The ecologically sensitive nature of this location is well documented and represented in many discussions pertaining to this property in the recent past. It should be clear that there is no supporting infrastructure serving this site including ingress and egress, utilities, nearby service facilities, or transportation.


However, the nuisance criterion is the one we must emphasize based on the experiences of the neighbors adjacent to 5000 Beethoven.


The homeless occupants at this site are more than just a public nuisance; they are a danger to the residents in the 136 homes just east of it (bound by Ballona Creek, Centinela Avenue, and the 90 Freeway).


The roads in and out of this location are closed to the public and marked by “No Trespassing” signs. Yet this law is never enforced when homeless use these roads and cut through the fences to gain access to the camping site.


The neighboring residents and their children unwillingly come into contact with individuals who are unsafe, confrontational, belligerent, or dropping trash. Water taps are opened and left that way, leading to property damage. This quiet 50-year-old neighborhood of 136 homes is strewn with drug paraphernalia. Crime has increased dramatically.

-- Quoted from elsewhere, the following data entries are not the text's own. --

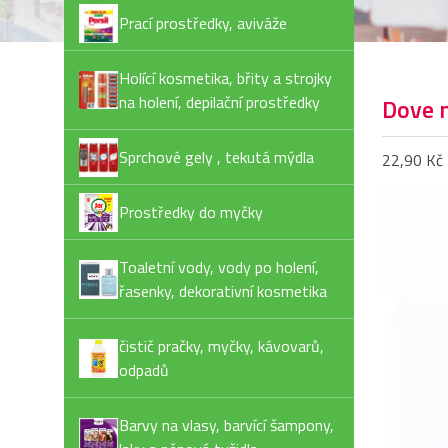
Prací prostředky, aviváže
Holící kosmetika, břity a strojky
na holení, depilační prostředky
Dove 
Sprchové gely , tekutá mýdla
22,90 Kč
Prostředky do myčky
Toaletní vody, vody po holení,
řasenky, dekorativní kosmetika
čistič pračky, myčky, kávovarů,
odpadů
Barvy na vlasy, barvící šampony,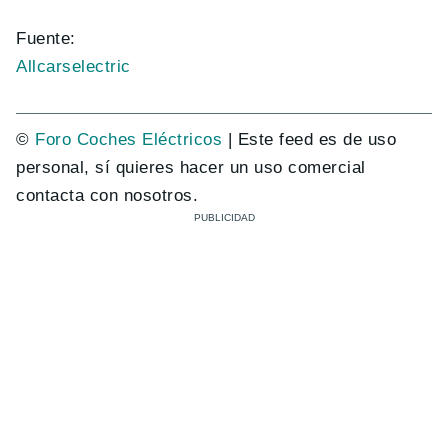
Fuente:
Allcarselectric
©
Foro Coches Eléctricos
| Este feed es de uso
personal, sí quieres hacer un uso comercial
contacta con nosotros.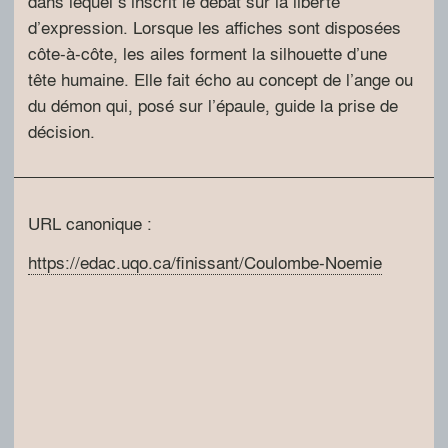
dans lequel s’inscrit le débat sur la liberté
d’expression. Lorsque les affiches sont disposées
côte-à-côte, les ailes forment la silhouette d’une
tête humaine. Elle fait écho au concept de l’ange ou
du démon qui, posé sur l’épaule, guide la prise de
décision.
URL canonique :
https://edac.uqo.ca/finissant/Coulombe-Noemie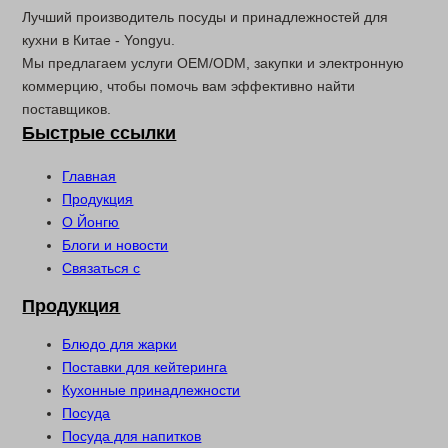
Лучший производитель посуды и принадлежностей для
кухни в Китае - Yongyu.
Мы предлагаем услуги OEM/ODM, закупки и электронную
коммерцию, чтобы помочь вам эффективно найти
поставщиков.
Быстрые ссылки
Главная
Продукция
О Йонгю
Блоги и новости
Связаться с
Продукция
Блюдо для жарки
Поставки для кейтеринга
Кухонные принадлежности
Посуда
Посуда для напитков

Why are those residents’ rights subordinate to those of homeless individuals breaking laws and norms of community living?


Finally, the greatest danger to the largest number of people - the fires. There have been multiple, large fires in homeless encampments along the 90 Freeway just yards from residents’ homes and in the Ballona Wetlands Ecological Reserve. So far, Del Rey has been fortunate, and the fires have been stopped before homes were burned, but two fires in March destroyed more than four acres of the ecological reserve.


Although there may be a shortage of appropriate locations in Del Rey and perhaps in Council District 11, our position is that “safe” facilities for the homeless should be located exclusively in places that have:


1) existing paved or gravel-covered lots, whether publicly owned or leased from private landowners;

2) existing buildings with sanitary facilities; or those that can be modified to provide appropriate and safe living conditions, without the need for cooking or heating fires;

3) supporting infrastructure and nearby commercial facilities


The photograph shows the current encampment on Bird Island (5000 Beethoven).


Relief from the current circumstances is critical. It is urgent that the City Council reject the proposal to allow safe camping at 5000 Beethoven Street.


Our land use committee prepared and approved this letter on April 20, 2021, and our board of directors voted to approve it at our board meeting on May 3, 2021.